//TransCanada au cœur des débats

TransCanada au cœur des débats

Trans-Alaska Pipeline - Atigun Pass

L’entreprise de construction de pipelines TransCanada se retrouve au cœur de l’actualité ces derniers jours avec la fuite de document concernant leur stratégie pour faire accepter à population leur projet de pipeline Énergie Est.

Le document d’une centaine de pages dévoilé par Greenpeace et fourni à Radio-Canada révèle que la compagnie est prête à tout pour faire accepter son projet évalué à 12 milliards de dollars, qui consiste à acheminer le pétrole des sables bitumineux vers l’Est. Le document a été réalisé avec la firme Edelman, joueur majeur en relations publiques au niveau mondial.

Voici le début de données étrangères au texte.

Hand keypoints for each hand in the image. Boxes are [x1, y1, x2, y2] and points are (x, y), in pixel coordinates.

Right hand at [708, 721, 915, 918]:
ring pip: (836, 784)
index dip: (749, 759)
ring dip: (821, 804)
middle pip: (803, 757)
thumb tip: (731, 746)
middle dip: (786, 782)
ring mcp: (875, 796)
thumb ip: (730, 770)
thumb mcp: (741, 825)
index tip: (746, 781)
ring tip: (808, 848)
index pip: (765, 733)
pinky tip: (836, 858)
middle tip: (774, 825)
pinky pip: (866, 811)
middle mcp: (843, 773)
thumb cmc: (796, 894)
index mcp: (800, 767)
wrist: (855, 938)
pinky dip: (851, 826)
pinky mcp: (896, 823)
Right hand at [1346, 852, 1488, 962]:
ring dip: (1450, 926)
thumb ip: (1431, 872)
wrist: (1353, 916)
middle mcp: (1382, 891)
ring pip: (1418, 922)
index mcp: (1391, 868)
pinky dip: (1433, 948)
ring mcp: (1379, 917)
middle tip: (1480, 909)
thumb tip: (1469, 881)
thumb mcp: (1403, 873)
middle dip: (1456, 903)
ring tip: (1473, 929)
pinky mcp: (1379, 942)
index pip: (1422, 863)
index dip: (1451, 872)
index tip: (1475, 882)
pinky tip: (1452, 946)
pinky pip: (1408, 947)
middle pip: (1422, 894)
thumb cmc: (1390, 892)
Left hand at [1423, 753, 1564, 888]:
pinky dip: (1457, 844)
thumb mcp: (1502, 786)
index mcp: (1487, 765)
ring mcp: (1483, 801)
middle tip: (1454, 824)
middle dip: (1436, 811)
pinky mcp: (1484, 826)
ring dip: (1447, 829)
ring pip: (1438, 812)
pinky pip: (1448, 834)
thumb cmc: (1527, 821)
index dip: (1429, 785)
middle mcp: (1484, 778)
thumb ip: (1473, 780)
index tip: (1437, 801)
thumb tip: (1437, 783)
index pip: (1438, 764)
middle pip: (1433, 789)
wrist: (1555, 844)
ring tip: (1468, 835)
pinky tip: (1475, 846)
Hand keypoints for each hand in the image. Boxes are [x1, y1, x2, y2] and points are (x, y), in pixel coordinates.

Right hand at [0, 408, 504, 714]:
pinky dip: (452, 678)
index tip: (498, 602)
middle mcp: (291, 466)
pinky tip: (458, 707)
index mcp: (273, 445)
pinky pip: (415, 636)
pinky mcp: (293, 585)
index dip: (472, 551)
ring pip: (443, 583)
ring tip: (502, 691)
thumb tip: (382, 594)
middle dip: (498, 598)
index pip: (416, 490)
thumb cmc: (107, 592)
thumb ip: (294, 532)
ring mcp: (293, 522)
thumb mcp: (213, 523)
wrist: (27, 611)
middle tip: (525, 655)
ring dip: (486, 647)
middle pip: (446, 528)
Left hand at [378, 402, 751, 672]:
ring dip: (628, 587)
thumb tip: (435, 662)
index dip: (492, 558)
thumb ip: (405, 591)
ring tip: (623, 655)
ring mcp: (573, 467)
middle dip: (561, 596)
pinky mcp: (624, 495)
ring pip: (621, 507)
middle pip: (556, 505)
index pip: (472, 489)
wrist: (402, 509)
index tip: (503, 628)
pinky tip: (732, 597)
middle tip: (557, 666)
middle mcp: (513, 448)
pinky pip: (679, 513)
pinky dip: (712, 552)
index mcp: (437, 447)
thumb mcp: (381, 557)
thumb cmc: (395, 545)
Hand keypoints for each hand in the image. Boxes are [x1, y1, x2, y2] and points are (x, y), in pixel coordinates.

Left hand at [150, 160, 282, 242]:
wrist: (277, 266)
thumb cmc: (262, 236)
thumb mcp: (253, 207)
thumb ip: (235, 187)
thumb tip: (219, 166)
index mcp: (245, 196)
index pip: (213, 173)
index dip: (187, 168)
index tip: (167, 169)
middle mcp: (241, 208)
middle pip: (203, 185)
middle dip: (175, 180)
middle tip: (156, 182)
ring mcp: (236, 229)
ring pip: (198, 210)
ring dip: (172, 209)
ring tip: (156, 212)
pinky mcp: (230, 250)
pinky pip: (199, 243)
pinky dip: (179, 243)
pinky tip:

Les points majeurs que l’on a vus dans les médias concernent le recrutement de partisans. Selon Radio-Canada, la firme de relations publiques suggère à TransCanada de « créer de toutes pièces une mobilisation citoyenne en sa faveur. Son objectif pour l’année 2014 est de pouvoir compter sur 35 000 partisans qui se feront entendre en commentant des articles sur Internet, en écrivant des blogues ou des messages sur Twitter ou Facebook, en envoyant des lettres aux journaux, en appelant leurs élus ou en leur écrivant, voire en intervenant aux audiences du BAPE ». Il souhaite recruter le plus d’experts ou de personnes influentes dans leur communauté pour soutenir leur projet et ainsi convaincre les personnes réticentes.

Voici un extrait de la stratégie de communication de TransCanada et Edelman diffusé par la SRC :

« Nous allons travailler avec des tierces parties et les armer avec l’information dont elles ont besoin pour mettre de la pression sur nos opposants et les distraire de leur mission […] Nous pouvons [les] enrôler afin d’écrire dans les pages d’opinion des journaux ou des blogues. »

D’ un autre côté, le projet Keystone XL de pipeline entre le Canada et les États-Unis n’a pas obtenu le 18 novembre les appuis nécessaires par le Sénat. Les partisans du projet devaient obtenir 60 votes, cependant ils ont échoué par une seule voix. Les républicains promettent un nouveau vote lorsqu’ils seront au contrôle du Sénat américain.

Pour le Québec, le gouvernement provincial a décidé d’établir 7 conditions que TransCanada devra remplir si elle souhaite s’installer sur notre territoire. Les voici :

  • Les communautés locales devront être consultées afin d’assurer l’acceptabilité sociale du projet;
  • S’assujettir à une évaluation environnementale sur l’ensemble de la portion québécoise du projet, comprenant une évaluation des émissions de gaz à effet de serre;
  • Le projet d’oléoduc devra respecter les plus hauts standards techniques pour assurer la sécurité des citoyens et la protection de l’environnement et seront, en ce sens, suivis par une unité de vigilance permanente;
  • Le projet doit satisfaire à la loi en ce qui a trait aux Premières Nations, à leur participation et à leur consultation, le cas échéant;
  • Le projet devra générer des retombées économiques et fiscales pour tout le Québec, notamment en matière de création d’emploi dans les régions où il sera installé;
  • TransCanada devra garantir un plan d’intervention et de mesures d’urgence selon les standards les plus élevés et assumer son entière responsabilité au niveau économique et environnemental en cas de fuite ou déversement terrestre et maritime incluant un fonds d’indemnisation et une garantie financière prouvant sa capacité à agir en cas d’accident;
  • Les approvisionnements en gaz naturel pour le Québec sont un enjeu qui devra être sécurisé avant d’approuver tout projet d’oléoduc.

Il reste à voir si la compagnie canadienne respectera ces conditions, car elle avait déjà mentionné ne pas voir la nécessité d’une évaluation environnementale québécoise, étant donné que l’organisme fédéral de l’Office national de l’énergie a déjà le mandat de le faire.